Category Archives: NLP

Re-learning English: Pluralization and Lemmatization

Links to code on Github: the singularizer and pluralizer, and the lemmatizer


Executive Summary:

I created a word lemmatizer in R and Python that automatically “digests” words down to their core form for the purpose of dimensionality reduction for NLP (Natural Language Processing) tasks. The lemmatizer works by recognizing formulaic endings to English words, yet handle enough special cases that they outperform stemmers such as Porter and Snowball in accuracy. Because this lemmatizer relies on structured word endings, it is less dependent on external dictionaries than most lemmatizers such as WordNet, and as such, it performs nearly equally as well on real or invented words that do not appear in dictionaries (unlike WordNet).



My motivations starting this project were simple: dig my hands deeper into NLP (Natural Language Processing) and develop useful code for myself where other code wouldn’t (or wouldn’t quickly) work.
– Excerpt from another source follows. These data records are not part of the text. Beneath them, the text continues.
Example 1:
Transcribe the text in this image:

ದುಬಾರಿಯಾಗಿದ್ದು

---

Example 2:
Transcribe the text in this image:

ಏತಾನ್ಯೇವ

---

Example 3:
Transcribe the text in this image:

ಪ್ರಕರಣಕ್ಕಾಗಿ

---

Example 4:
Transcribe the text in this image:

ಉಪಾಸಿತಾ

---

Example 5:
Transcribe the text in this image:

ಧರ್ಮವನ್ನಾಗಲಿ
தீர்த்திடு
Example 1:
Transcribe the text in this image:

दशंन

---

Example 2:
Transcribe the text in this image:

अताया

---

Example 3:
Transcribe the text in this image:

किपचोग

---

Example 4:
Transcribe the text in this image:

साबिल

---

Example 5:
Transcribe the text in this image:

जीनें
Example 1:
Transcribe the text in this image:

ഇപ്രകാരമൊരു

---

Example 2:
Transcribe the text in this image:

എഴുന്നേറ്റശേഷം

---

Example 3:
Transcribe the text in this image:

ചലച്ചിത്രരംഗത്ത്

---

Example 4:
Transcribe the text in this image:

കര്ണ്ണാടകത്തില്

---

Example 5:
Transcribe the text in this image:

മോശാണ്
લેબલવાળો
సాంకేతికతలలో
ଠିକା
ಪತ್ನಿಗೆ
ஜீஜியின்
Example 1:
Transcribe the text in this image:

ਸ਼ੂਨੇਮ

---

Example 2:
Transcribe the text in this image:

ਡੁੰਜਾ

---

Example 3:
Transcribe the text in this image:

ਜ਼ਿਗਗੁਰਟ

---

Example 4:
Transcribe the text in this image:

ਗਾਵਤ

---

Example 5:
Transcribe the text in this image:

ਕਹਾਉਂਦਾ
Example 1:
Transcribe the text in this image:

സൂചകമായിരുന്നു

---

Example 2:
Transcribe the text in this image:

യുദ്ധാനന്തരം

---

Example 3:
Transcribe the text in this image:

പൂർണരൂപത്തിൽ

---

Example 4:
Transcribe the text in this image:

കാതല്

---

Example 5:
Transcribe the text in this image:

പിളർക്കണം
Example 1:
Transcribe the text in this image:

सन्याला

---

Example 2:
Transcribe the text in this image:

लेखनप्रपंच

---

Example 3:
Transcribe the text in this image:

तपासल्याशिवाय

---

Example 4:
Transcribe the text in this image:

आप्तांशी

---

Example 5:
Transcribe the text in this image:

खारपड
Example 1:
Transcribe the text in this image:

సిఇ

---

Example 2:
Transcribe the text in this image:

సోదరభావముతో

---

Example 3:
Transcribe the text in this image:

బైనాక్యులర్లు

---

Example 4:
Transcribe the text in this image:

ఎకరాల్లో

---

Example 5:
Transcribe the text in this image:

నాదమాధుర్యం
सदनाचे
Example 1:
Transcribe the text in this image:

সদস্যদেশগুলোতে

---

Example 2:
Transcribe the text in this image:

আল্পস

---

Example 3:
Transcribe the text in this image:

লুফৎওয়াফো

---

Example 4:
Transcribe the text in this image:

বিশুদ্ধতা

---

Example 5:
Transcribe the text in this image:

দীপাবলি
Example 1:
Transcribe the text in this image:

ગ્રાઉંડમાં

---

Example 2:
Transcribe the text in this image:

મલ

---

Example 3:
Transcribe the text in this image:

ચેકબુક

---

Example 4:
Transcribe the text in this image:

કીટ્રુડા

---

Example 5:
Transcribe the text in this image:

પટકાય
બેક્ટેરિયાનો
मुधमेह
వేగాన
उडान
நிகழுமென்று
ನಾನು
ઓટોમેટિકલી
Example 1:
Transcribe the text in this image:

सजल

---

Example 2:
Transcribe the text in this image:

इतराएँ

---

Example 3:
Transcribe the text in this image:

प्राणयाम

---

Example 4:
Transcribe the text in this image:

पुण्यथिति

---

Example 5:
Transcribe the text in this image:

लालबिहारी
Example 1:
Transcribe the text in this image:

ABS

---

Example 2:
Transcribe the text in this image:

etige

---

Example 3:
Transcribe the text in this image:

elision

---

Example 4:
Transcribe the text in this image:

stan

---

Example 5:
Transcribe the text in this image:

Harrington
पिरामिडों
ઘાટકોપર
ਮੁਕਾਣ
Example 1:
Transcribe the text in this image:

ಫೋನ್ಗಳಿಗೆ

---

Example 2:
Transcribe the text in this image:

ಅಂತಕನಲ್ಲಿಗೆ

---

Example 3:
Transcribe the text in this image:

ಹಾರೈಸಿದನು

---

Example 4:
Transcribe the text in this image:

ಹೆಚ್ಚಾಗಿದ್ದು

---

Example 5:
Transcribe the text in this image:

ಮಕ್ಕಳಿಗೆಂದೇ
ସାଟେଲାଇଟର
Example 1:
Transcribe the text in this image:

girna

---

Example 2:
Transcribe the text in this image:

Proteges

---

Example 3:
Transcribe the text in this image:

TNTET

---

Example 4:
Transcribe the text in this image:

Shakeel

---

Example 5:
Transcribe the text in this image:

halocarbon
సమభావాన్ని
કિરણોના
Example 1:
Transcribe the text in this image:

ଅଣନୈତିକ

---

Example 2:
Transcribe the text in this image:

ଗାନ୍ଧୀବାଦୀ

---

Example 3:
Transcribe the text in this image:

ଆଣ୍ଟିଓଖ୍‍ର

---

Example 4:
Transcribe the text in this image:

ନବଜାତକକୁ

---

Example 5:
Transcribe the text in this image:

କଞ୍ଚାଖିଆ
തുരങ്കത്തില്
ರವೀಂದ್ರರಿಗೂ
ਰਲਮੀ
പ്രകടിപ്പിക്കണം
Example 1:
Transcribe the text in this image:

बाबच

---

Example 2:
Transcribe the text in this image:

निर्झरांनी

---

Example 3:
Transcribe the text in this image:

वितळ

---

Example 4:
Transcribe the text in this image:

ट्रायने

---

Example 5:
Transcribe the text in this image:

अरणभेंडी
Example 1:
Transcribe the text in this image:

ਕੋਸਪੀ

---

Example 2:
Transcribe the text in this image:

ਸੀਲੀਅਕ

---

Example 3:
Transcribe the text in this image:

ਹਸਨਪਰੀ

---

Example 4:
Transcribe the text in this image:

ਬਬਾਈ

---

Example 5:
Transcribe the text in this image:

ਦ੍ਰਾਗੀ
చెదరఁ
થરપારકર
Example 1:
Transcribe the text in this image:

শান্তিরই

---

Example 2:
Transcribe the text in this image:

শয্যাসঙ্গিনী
What started as a quick exploratory fix on my Wikipedia Spark project then turned into a substantial sub-project that carefully handles English words; I will focus on the final product here.


There are two main camps for dimensionality reduction in the NLP word: stemming and lemmatization. Stemmers (usually) simply chop off endings in an attempt to eliminate relatively meaningless differences in phonology (e.g. does the analysis really depend on whether he walks or I walk? The key idea is walk in both cases). While useful for their speed and simplicity, they suffer from an overly simplistic approach to manipulating words that results in many disconnected similar words (e.g., multiply and multiplication stem to similar but distinct terms, a type II error of sorts) as well as many spuriously connected words (e.g. universal, university, and the made-up word universion all stem to univers, a type I error of sorts). Lemmatizers, on the other hand, seek to capture the “lemma” or core/root of a word by looking through relationships in dictionaries. With lemmatizers, phonologically difficult relationships like that between better and good are accurately captured, so they’re very useful when accuracy is needed (especially for reduction of type I errors/overstemming). However, with a lemmatizer, one often has to put in extra under-the-hood work to link together related words of different parts of speech, first detecting the part of speech (with error) and then traversing the web of derivationally related forms (and synsets and pertainyms, etc.) until one decides on a “root” form. Furthermore, words not captured by the dictionary can’t be handled properly, which is a more common problem than one would expect. For instance, what’s the relationship between carmaker and carmaking? WordNet, one of the most powerful and popular lemmatizers (used by the popular NLTK package), doesn’t know, as carmaking isn’t defined. Undefined words can be accurately processed by stemmers (the carmaking example is, for example) but pose a real problem for many lemmatizers. Clearly there is a middle ground between the overly general world of stemming and overly specific world of lemmatizing, so I set out to create a program that would find it.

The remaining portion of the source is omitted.